The night the city tried to drown itself, Amara Johnson was running through it.

I was late for work. Again.
Victor, his boss, had been very clear: one more delay and he was out.
But as he ran through the storm, a sharp sound cut through the noise of the rain.
A child’s cry.
It stopped dead in its tracks.
A few meters ahead, a black car had its rear door wide open.
The rain was pouring into the vehicle.
There was no one driving. There were no parents.
Amara approached with her heart in her throat.
Looking inside, she froze.
Three little girls, triplets, were huddled together in the back seat.
They were soaked, trembling, and crying uncontrollably.
His phone vibrated in his pocket.
It was Victor. If he answered, maybe he’d save his job.
Otherwise, I would lose everything.
She looked at the girls. One of them reached out her little hand towards her.
Amara didn’t think twice.
She put away her phone, wrapped the little girls in her apron, and took them out of there.
“Everything’s going to be alright,” she whispered to them, running towards a shelter.

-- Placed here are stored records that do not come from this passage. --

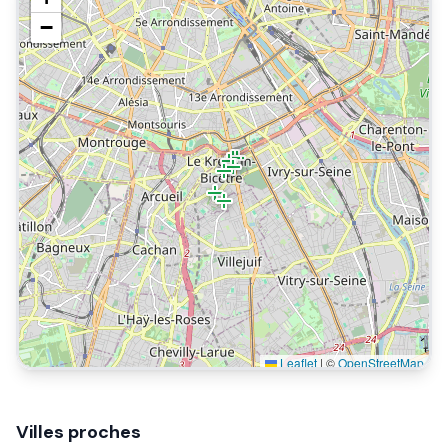
−
Leaflet
|
©
OpenStreetMap
Villes proches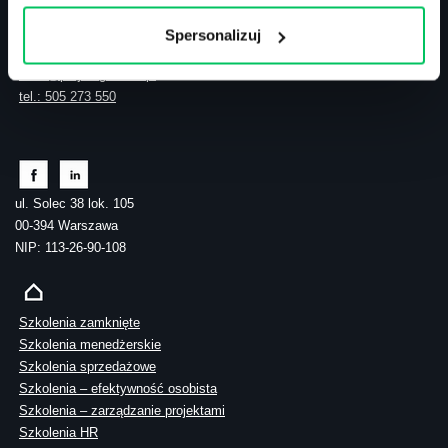
Spersonalizuj
Kontakt
biuro@projektgamma.pl
tel.: 505 273 550
ul. Solec 38 lok. 105
00-394 Warszawa
NIP: 113-26-90-108
Szkolenia zamknięte
Szkolenia menedżerskie
Szkolenia sprzedażowe
Szkolenia – efektywność osobista
Szkolenia – zarządzanie projektami
Szkolenia HR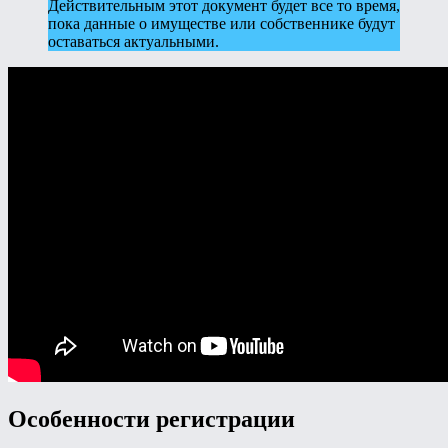
Действительным этот документ будет все то время,
пока данные о имуществе или собственнике будут
оставаться актуальными.
Особенности регистрации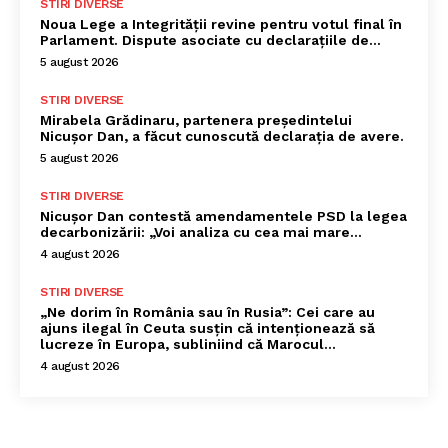
STIRI DIVERSE
Noua Lege a Integrității revine pentru votul final în
Parlament. Dispute asociate cu declarațiile de…
5 august 2026
STIRI DIVERSE
Mirabela Grădinaru, partenera președintelui
Nicușor Dan, a făcut cunoscută declarația de avere.
5 august 2026
STIRI DIVERSE
Nicușor Dan contestă amendamentele PSD la legea
decarbonizării: „Voi analiza cu cea mai mare…
4 august 2026
STIRI DIVERSE
„Ne dorim în România sau în Rusia”: Cei care au
ajuns ilegal în Ceuta susțin că intenționează să
lucreze în Europa, subliniind că Marocul...
4 august 2026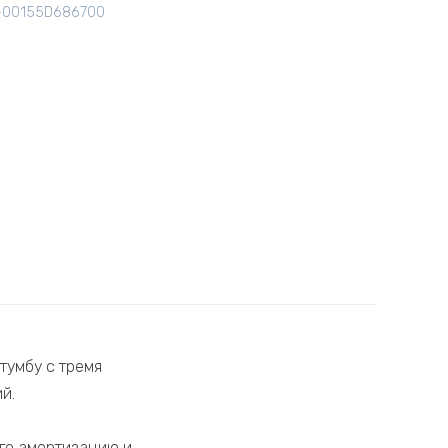
-00155D686700
тумбу с тремя
й.
го амортизацию и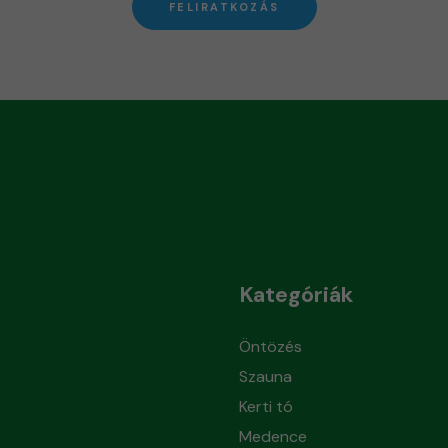
FELIRATKOZÁS
Kategóriák
Öntözés
Szauna
Kerti tó
Medence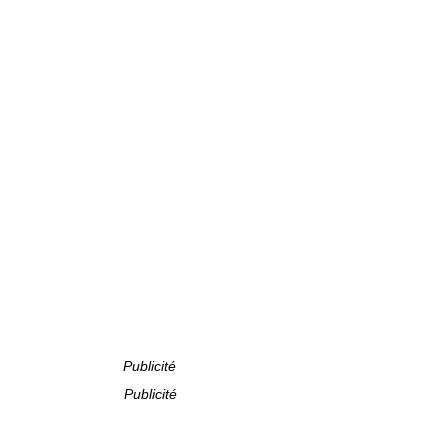
Publicité
Publicité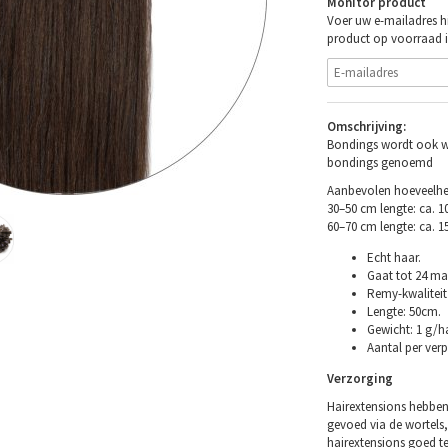
Monitor product
Voer uw e-mailadres hi
product op voorraad i
Omschrijving:
Bondings wordt ook wel
bondings genoemd
Aanbevolen hoeveelhei
30–50 cm lengte: ca. 
60–70 cm lengte: ca. 
Echt haar.
Gaat tot 24 ma
Remy-kwaliteit 
Lengte: 50cm.
Gewicht: 1 g/ha
Aantal per verp
Verzorging
Hairextensions hebben
gevoed via de wortels,
hairextensions goed t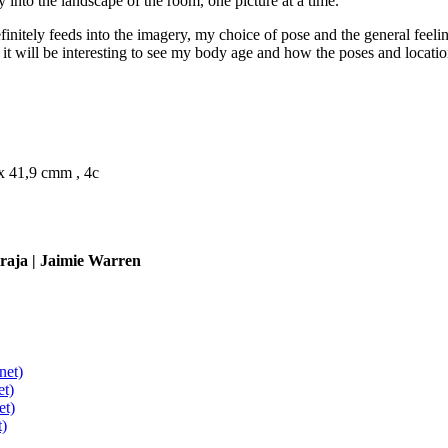
into the landscape of the room, one picture at a time.
efinitely feeds into the imagery, my choice of pose and the general feelin
 it will be interesting to see my body age and how the poses and locatio
 x 41,9 cmm , 4c
iraja | Jaimie Warren
net)
et)
et)
t)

Minutes later, a man appeared running through the rain, his face contorted with panic.
“My daughters!” he shouted when he saw them, falling to his knees.
He explained that he had only been gone for two minutes.

Amara handed them over, relieved but trembling.
The man left, grateful, disappearing into the night.
Then Amara’s phone vibrated again.
A text message: “Don’t come back. You’re fired.”
He had saved three lives, but had just ruined his own.
However, when he got home, he put his hand in his pocket and found something strange.
A small sketchbook that one of the girls must have accidentally dropped.
On the first page, there was a name written in elegant handwriting: Marina Duarte.
Out of curiosity, he looked up the name on his phone.
The screen showed a picture of a perfect woman, smiling on the arm of the same man who had lost the girls.
The headline read: “The perfect fiancée of the widowed millionaire.”
But Amara felt a chill.
He remembered the terror in the girls’ eyes. He remembered that the car door was open, not forced.
That had not been an accident.
Someone had deliberately left that door open.
And now, Amara had the only clue that could uncover a terrifying truth.